After his arrest last month for joining the mob that stormed the Capitol on January 6, Ryan Kelley he boasted that the raid had only increased his chances of winning Michigan’s Republican gubernatorial primary.
“If you didn’t know me before, you know me now,” he said repeatedly.
But on Tuesday, Kelley received personal proof that not everyone is willing to ignore an attack on our democracy. She started when she logged into the Airbnb app on her phone.
Hi Ryan,
My name is Cedar and I belong to the Airbnb Trust Team.
After a routine review, we have determined that your account should be removed from the Airbnb platform. Deletion means your account will no longer be accessible and you will not be able to create a new one.”
The message told him to check his email for more details.
“I went to my email to look, and there was an email from Airbnb saying my account was permanently deactivated due to attending the DC rally on January 6,” he told The Daily Beast in a subsequent email of his own.
Hearing about the ban, he tried to play the victim and turn her into his political advantage, just as he did with the arrest. And he needed the extra boost, having risen to first place in a field of six candidates just after the drop, but recently slipped back to second or third.
“If you want to know who is going to fight the most for us, look at who they are trying to silence the most,” he said in a Facebook post. “The corporations and government woke up coming to cancel anyone who goes against their extremist agenda. I will not be intimidated by the left communists! “
He tried to bolster his case for his alleged unfair treatment by posting an Airbnb review of an owner named Brandy.
“Ryan was an ideal guest! Great communication, rules respected and left the space in good condition. I would definitely host him again.”
That’s not what the Capitol Police would say about the mob on January 6. And Airbnb responded to that outrage as if the people’s home had been its biggest listing. The result was a “Capitol Security Plan” that the company announced on January 11. One section of it is titled “Prohibition of Persons Identified as Involved in Criminal Activity on Capitol Hill.”
Michigan Republican Front-runner’s Gubernatorial Campaign Implodes After Capitol Riot Arrest
“When we learn from the media or law enforcement sources the names of individuals confirmed to be responsible for violent criminal activity at the United States Capitol on January 6, we investigate whether the individuals named have an Airbnb account,” he says. “This includes the cross-reference to DC Metropolitan Police January 6 arrest records. If people have an Airbnb account, we take action, including banning them from using Airbnb.”
An Airbnb spokesperson noted this week: “We have been very public about our approach to people physically involved in the uprising on Capitol Hill. Specifically, we’ve shared that as we learn of people charged with federal crimes related to the riots, we remove them from Airbnb if we find they have an account.

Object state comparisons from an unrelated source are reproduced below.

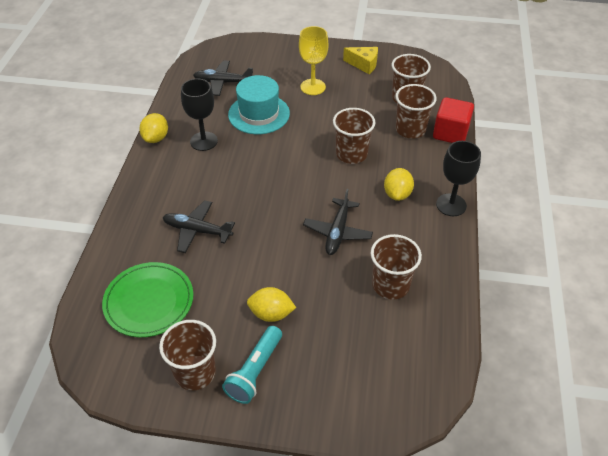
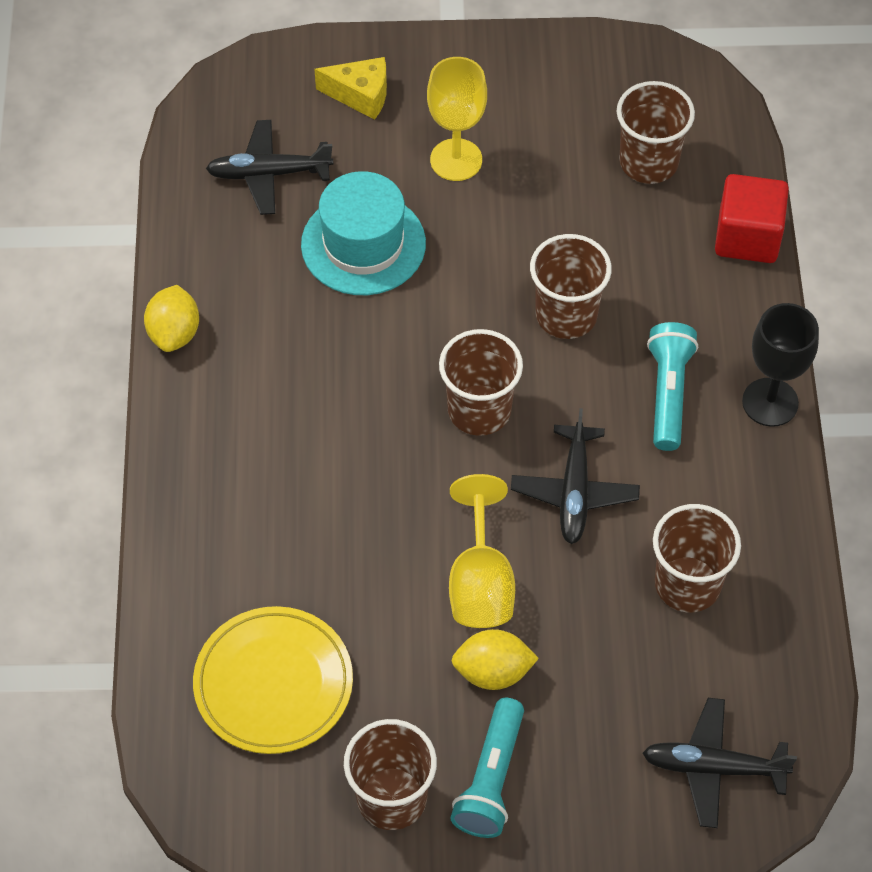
camera: 10 degrees left, 10 degrees up
(149, 302) = (273, 683): green plate -> yellow plate
(197, 231) = (317, 528): black plane -> black plane (713, 767)
(204, 141) = (271, 327): black goblet -> none
(276, 268) = (480, 582): none -> yellow goblet
(364, 65) = (548, 86): yellow cheese -> yellow cheese (360, 95)
(397, 194) = (668, 393): yellow lemon -> turquoise flashlight
(410, 129) = (669, 239): brown cup -> brown cup (479, 410)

We have applied this approach consistently and transparently.”
Kelley escaped being banned earlier because he had not been among those arrested immediately after the attack. But Airbnb’s policy remained in place for the next few months as the FBI slowly pieced together a case that began with a tip 10 days after the attack.
“On January 16, 2021, an anonymous tipster from Michigan submitted an online tip to the FBI National Threat Operations Center (NTOC) via tips.fbi.gov, which identified that Ryan Kelley was in the attack on Capitol Hill. on January 6, 2021.” says the subsequent criminal complaint. “The tipster provided photos of who they believed to be Ryan D. Kelley (KELLEY) at the Capitol on January 6, 2021. The information provided by the tipster showed KELLEY at the US Capitol in a black coat, a backwards black baseball cap with a rectangular US flag emblem above the brim and aviator sunglasses.”
FBI agents confirmed to their satisfaction that the man was indeed Kelley. The complaint says the video shows the same figure “in a crowd of people who are assaulting and pushing law enforcement officers.” The figure at one point stops and leans over, picking up his cell phone.
“At approximately 2:25 p.m., the individual in the black hat uses his cell phone to take a photo of blood on an architectural feature in the United States Capitol,” the complaint alleges.
Several photos and videos released by federal prosecutors show the figure gesturing, sometimes with one hand, sometimes with both, for the mob to follow him to the Capitol.
“Come on! That’s it! This is war baby!” he was recorded screaming.
But he doesn’t seem to really go in.
“I didn’t go into the Capitol or any building,” Kelley said later. saying a Michigan radio station.
If so, Kelley displayed a form of cowardice no less cowardly than that displayed that day by Missouri Sen. Josh Hawley, who goaded the mob by raising a clenched fist while safely behind police barricades and was later caught on video. inside the Capitol fleeing. these same people. Kelley motioned for the insurrectionists to follow him and then apparently fell behind as they continued inside.
Michigan gubernatorial candidate Ryan Kelley speaks to supporters of former President Donald Trump demanding a forensic audit of the 2020 presidential election outside the Michigan State Capitol in Lansing, Michigan, U.S., February 8, 2022.